El fenómeno responde a la convergencia de dos ciclos de originación distintos. Por un lado, aproximadamente 302 préstamos por 4,280 millones de dólares fueron emitidos entre 2016 y 2017, durante un auge de suscripción a 10 años por parte de agencias, aseguradoras de vida y financiadores de construcción. Por otro, 419 préstamos representan 2,590 millones en deuda puente y de construcción a corto plazo originada desde 2025. Un tercer grupo de 200 préstamos —2,450 millones de dólares— corresponde a deuda de tasa flotante a cinco años originada en 2022, justo antes del ciclo de alzas de tasas de la Reserva Federal. Esta superposición de vintages crea una presión acumulada que no se manifiesta como un colapso súbito, sino como un goteo sostenido: cerca de 90 préstamos vencen cada mes, con un pico proyectado de 212 préstamos por 2,720 millones de dólares en mayo y junio de 2027.

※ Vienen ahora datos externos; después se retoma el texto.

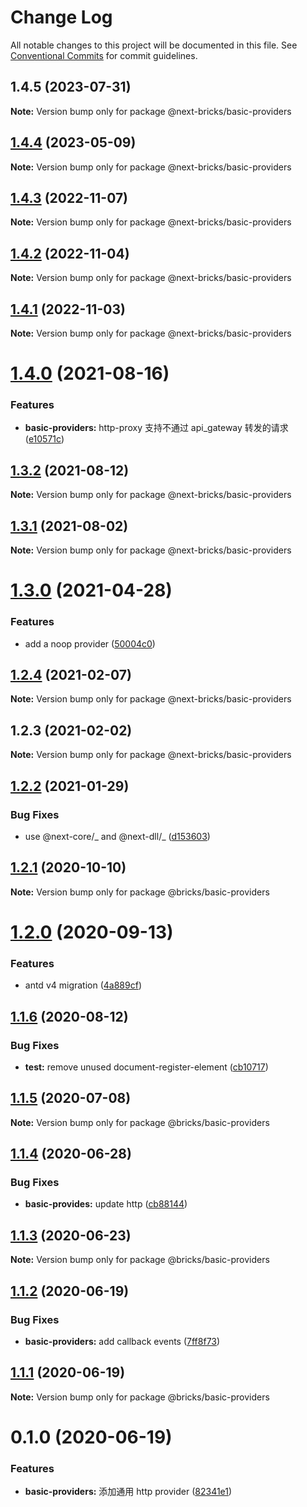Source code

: # Change Log

All notable changes to this project will be documented in this file.
See [Conventional Commits](https://conventionalcommits.org) for commit guidelines.

## 1.4.5 (2023-07-31)

**Note:** Version bump only for package @next-bricks/basic-providers





## [1.4.4](https://github.com/easyops-cn/next-basics/compare/@next-bricks/basic-providers@1.4.3...@next-bricks/basic-providers@1.4.4) (2023-05-09)

**Note:** Version bump only for package @next-bricks/basic-providers

## [1.4.3](https://github.com/easyops-cn/next-basics/compare/@next-bricks/basic-providers@1.4.2...@next-bricks/basic-providers@1.4.3) (2022-11-07)

**Note:** Version bump only for package @next-bricks/basic-providers

## [1.4.2](https://github.com/easyops-cn/next-basics/compare/@next-bricks/basic-providers@1.4.1...@next-bricks/basic-providers@1.4.2) (2022-11-04)

**Note:** Version bump only for package @next-bricks/basic-providers

## [1.4.1](https://github.com/easyops-cn/next-basics/compare/@next-bricks/basic-providers@1.4.0...@next-bricks/basic-providers@1.4.1) (2022-11-03)

**Note:** Version bump only for package @next-bricks/basic-providers

# [1.4.0](https://github.com/easyops-cn/next-basics/compare/@next-bricks/basic-providers@1.3.2...@next-bricks/basic-providers@1.4.0) (2021-08-16)

### Features

- **basic-providers:** http-proxy 支持不通过 api_gateway 转发的请求 ([e10571c](https://github.com/easyops-cn/next-basics/commit/e10571cdb3cb05c78245a8192d6e51ee8d72dae6))

## [1.3.2](https://github.com/easyops-cn/next-basics/compare/@next-bricks/basic-providers@1.3.1...@next-bricks/basic-providers@1.3.2) (2021-08-12)

**Note:** Version bump only for package @next-bricks/basic-providers

## [1.3.1](https://github.com/easyops-cn/next-basics/compare/@next-bricks/basic-providers@1.3.0...@next-bricks/basic-providers@1.3.1) (2021-08-02)

**Note:** Version bump only for package @next-bricks/basic-providers

# [1.3.0](https://github.com/easyops-cn/next-basics/compare/@next-bricks/basic-providers@1.2.4...@next-bricks/basic-providers@1.3.0) (2021-04-28)

### Features

- add a noop provider ([50004c0](https://github.com/easyops-cn/next-basics/commit/50004c000eb0f6dbfaa5f4a2c74d5145f5476d2b))

## [1.2.4](https://github.com/easyops-cn/next-basics/compare/@next-bricks/basic-providers@1.2.3...@next-bricks/basic-providers@1.2.4) (2021-02-07)

**Note:** Version bump only for package @next-bricks/basic-providers

## 1.2.3 (2021-02-02)

**Note:** Version bump only for package @next-bricks/basic-providers

## [1.2.2](https://git.easyops.local/anyclouds/next-basics/compare/@bricks/basic-providers@1.2.1...@bricks/basic-providers@1.2.2) (2021-01-29)

### Bug Fixes

- use @next-core/_ and @next-dll/_ ([d153603](https://git.easyops.local/anyclouds/next-basics/commits/d1536037b91654ceb15fa824ba5a307dcf273615))

## [1.2.1](https://git.easyops.local/anyclouds/next-basics/compare/@bricks/basic-providers@1.2.0...@bricks/basic-providers@1.2.1) (2020-10-10)

**Note:** Version bump only for package @bricks/basic-providers

# [1.2.0](https://git.easyops.local/anyclouds/next-basics/compare/@bricks/basic-providers@1.1.6...@bricks/basic-providers@1.2.0) (2020-09-13)

### Features

- antd v4 migration ([4a889cf](https://git.easyops.local/anyclouds/next-basics/commits/4a889cfcb216f3db8dd45ec48bdfc9789d13e359))

## [1.1.6](https://git.easyops.local/anyclouds/next-basics/compare/@bricks/basic-providers@1.1.5...@bricks/basic-providers@1.1.6) (2020-08-12)

### Bug Fixes

- **test:** remove unused document-register-element ([cb10717](https://git.easyops.local/anyclouds/next-basics/commits/cb107171c71208fc580756ec7d5134809dfc4923))

## [1.1.5](https://git.easyops.local/anyclouds/next-basics/compare/@bricks/basic-providers@1.1.4...@bricks/basic-providers@1.1.5) (2020-07-08)

**Note:** Version bump only for package @bricks/basic-providers

## [1.1.4](https://git.easyops.local/anyclouds/next-basics/compare/@bricks/basic-providers@1.1.3...@bricks/basic-providers@1.1.4) (2020-06-28)

### Bug Fixes

- **basic-provides:** update http ([cb88144](https://git.easyops.local/anyclouds/next-basics/commits/cb88144e4feff14f287e669044e2698614eadaa2))

## [1.1.3](https://git.easyops.local/anyclouds/next-basics/compare/@bricks/basic-providers@1.1.2...@bricks/basic-providers@1.1.3) (2020-06-23)

**Note:** Version bump only for package @bricks/basic-providers

## [1.1.2](https://git.easyops.local/anyclouds/next-basics/compare/@bricks/basic-providers@1.1.1...@bricks/basic-providers@1.1.2) (2020-06-19)

### Bug Fixes

- **basic-providers:** add callback events ([7ff8f73](https://git.easyops.local/anyclouds/next-basics/commits/7ff8f73a240fa3449401ab90469279e3d42c34d7))

## [1.1.1](https://git.easyops.local/anyclouds/next-basics/compare/@bricks/basic-providers@0.1.0...@bricks/basic-providers@1.1.1) (2020-06-19)

**Note:** Version bump only for package @bricks/basic-providers

# 0.1.0 (2020-06-19)

### Features

- **basic-providers:** 添加通用 http provider ([82341e1](https://git.easyops.local/anyclouds/next-basics/commits/82341e11c1a986cc921acae25b4036ea992f08b6))
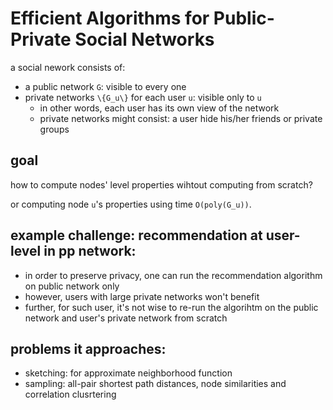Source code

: # Efficient Algorithms for Public-Private Social Networks

a social nework consists of:

- a public network `G`: visible to every one
- private networks `\{G_u\}` for each user `u`: visible only to `u`
  - in other words, each user has its own view of the network
  - private networks might consist: a user hide his/her friends or private groups

## goal

how to compute nodes' level properties wihtout computing from scratch?

or computing node `u`'s properties using time `O(poly(G_u))`. 

## example challenge: recommendation at user-level in pp network:

- in order to preserve privacy, one can run the recommendation algorithm on public network only
- however, users with large private networks won't benefit
- further, for such user, it's not wise to re-run the algorihtm on the public network and user's private network from scratch



## problems it approaches:

- sketching: for approximate neighborhood function
- sampling: all-pair shortest path distances, node similarities and correlation clusrtering

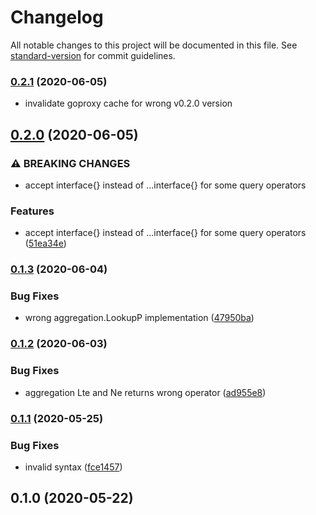 # Changelog

All notable changes to this project will be documented in this file. See [standard-version](https://github.com/conventional-changelog/standard-version) for commit guidelines.

### [0.2.1](https://github.com/NateScarlet/mongo-operators/compare/v0.2.0...v0.2.1) (2020-06-05)

- invalidate goproxy cache for wrong v0.2.0 version

## [0.2.0](https://github.com/NateScarlet/mongo-operators/compare/v0.1.3...v0.2.0) (2020-06-05)

### ⚠ BREAKING CHANGES

- accept interface{} instead of ...interface{} for some query operators

### Features

- accept interface{} instead of ...interface{} for some query operators ([51ea34e](https://github.com/NateScarlet/mongo-operators/commit/51ea34e122f655392c2af8b2b8b2d355fbe2269c))

### [0.1.3](https://github.com/NateScarlet/mongo-operators/compare/v0.1.2...v0.1.3) (2020-06-04)

### Bug Fixes

- wrong aggregation.LookupP implementation ([47950ba](https://github.com/NateScarlet/mongo-operators/commit/47950ba9187a0db50380c77ed751fe3cd4a926e7))

### [0.1.2](https://github.com/NateScarlet/mongo-operators/compare/v0.1.1...v0.1.2) (2020-06-03)

### Bug Fixes

- aggregation Lte and Ne returns wrong operator ([ad955e8](https://github.com/NateScarlet/mongo-operators/commit/ad955e8a7a1f5537a4f090c270c4aafe6faaf743))

### [0.1.1](https://github.com/NateScarlet/mongo-operators/compare/v0.1.0...v0.1.1) (2020-05-25)

### Bug Fixes

- invalid syntax ([fce1457](https://github.com/NateScarlet/mongo-operators/commit/fce14571f3a138be9b1305697680f4ac007a0e0b))

## 0.1.0 (2020-05-22)
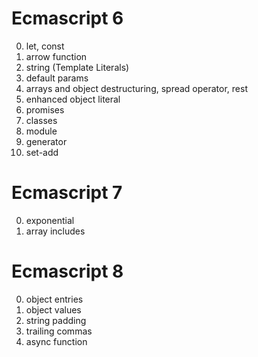 # Ecmascript 6
00. let, const
01. arrow function
02. string (Template Literals)
03. default params
04. arrays and object destructuring, spread operator, rest
05. enhanced object literal
06. promises
07. classes
08. module
09. generator
10. set-add

# Ecmascript 7
00. exponential
01. array includes

# Ecmascript 8
00. object entries
01. object values
02. string padding
03. trailing commas
04. async function
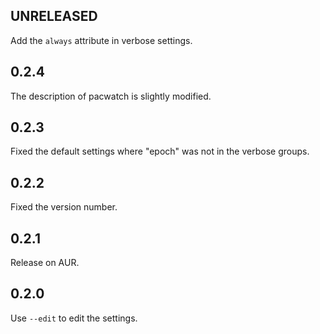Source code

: ## UNRELEASED

Add the `always` attribute in verbose settings.

## 0.2.4

The description of pacwatch is slightly modified.

## 0.2.3

Fixed the default settings where "epoch" was not in the verbose groups.

## 0.2.2

Fixed the version number.

## 0.2.1

Release on AUR.

## 0.2.0

Use `--edit` to edit the settings.

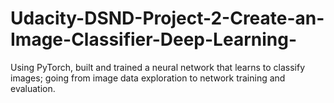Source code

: # Udacity-DSND-Project-2-Create-an-Image-Classifier-Deep-Learning-
Using PyTorch, built and trained a neural network that learns to classify images; going from image data exploration to network training and evaluation.
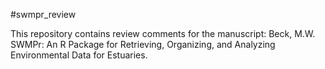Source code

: #swmpr_review

This repository contains review comments for the manuscript: Beck, M.W. SWMPr: An R Package for Retrieving, Organizing, and
Analyzing Environmental Data for Estuaries.



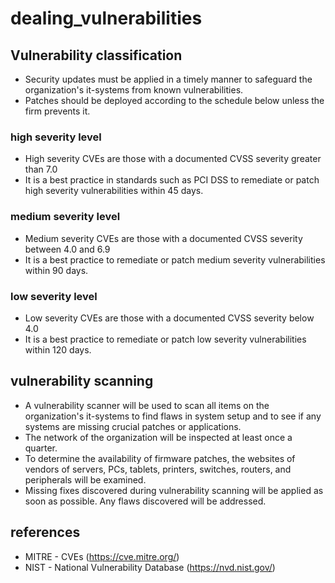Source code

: # dealing_vulnerabilities

## Vulnerability classification
- Security updates must be applied in a timely manner to safeguard the organization's it-systems from known vulnerabilities.
- Patches should be deployed according to the schedule below unless the firm prevents it.

### high severity level
- High severity CVEs are those with a documented CVSS severity greater than 7.0
- It is a best practice in standards such as PCI DSS to remediate or patch high severity vulnerabilities within 45 days. 
### medium severity level
- Medium severity CVEs are those with a documented CVSS severity between 4.0 and 6.9
- It is a best practice to remediate or patch medium severity vulnerabilities within 90 days. 
### low severity level
- Low severity CVEs are those with a documented CVSS severity below 4.0
- It is a best practice to remediate or patch low severity vulnerabilities within 120 days. 

## vulnerability scanning
- A vulnerability scanner will be used to scan all items on the organization's it-systems to find flaws in system setup and to see if any systems are missing crucial patches or applications.
- The network of the organization will be inspected at least once a quarter.
- To determine the availability of firmware patches, the websites of vendors of servers, PCs, tablets, printers, switches, routers, and peripherals will be examined.
- Missing fixes discovered during vulnerability scanning will be applied as soon as possible. Any flaws discovered will be addressed.


## references
- MITRE - CVEs (https://cve.mitre.org/)
- NIST - National Vulnerability Database (https://nvd.nist.gov/)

Para estrategas de portafolios institucionales e inversores en deuda privada, la señal más relevante no es el volumen total, sino la opacidad del riesgo subyacente: de los 1,197 préstamos próximos a vencer, solo tres presentan algún indicador público de dificultad. Esto confirma un patrón documentado por la Reserva Federal y analistas de mercados de crédito: los registros públicos subestiman sistemáticamente el estrés real hasta el momento del incumplimiento efectivo. El condado de Dallas concentra la mayor exposición con 573 préstamos por 5,600 millones, seguido por Tarrant con 424 préstamos y 4,750 millones, y Collin con 200 préstamos por 2,990 millones. En términos sectoriales, la deuda comercial no clasificada lidera con 4,030 millones, mientras que el segmento multifamiliar acumula 2,630 millones —cifra que cobra relevancia considerando que estimaciones previas ya anticipaban vencimientos multifamiliares por 2,000 millones solo en la segunda mitad de 2026. Para los directivos que gestionan exposición a bienes raíces comerciales en mercados del Sun Belt, este ciclo de vencimientos representa tanto un riesgo de refinanciamiento como una ventana de oportunidad para adquisición de activos en condiciones de presión.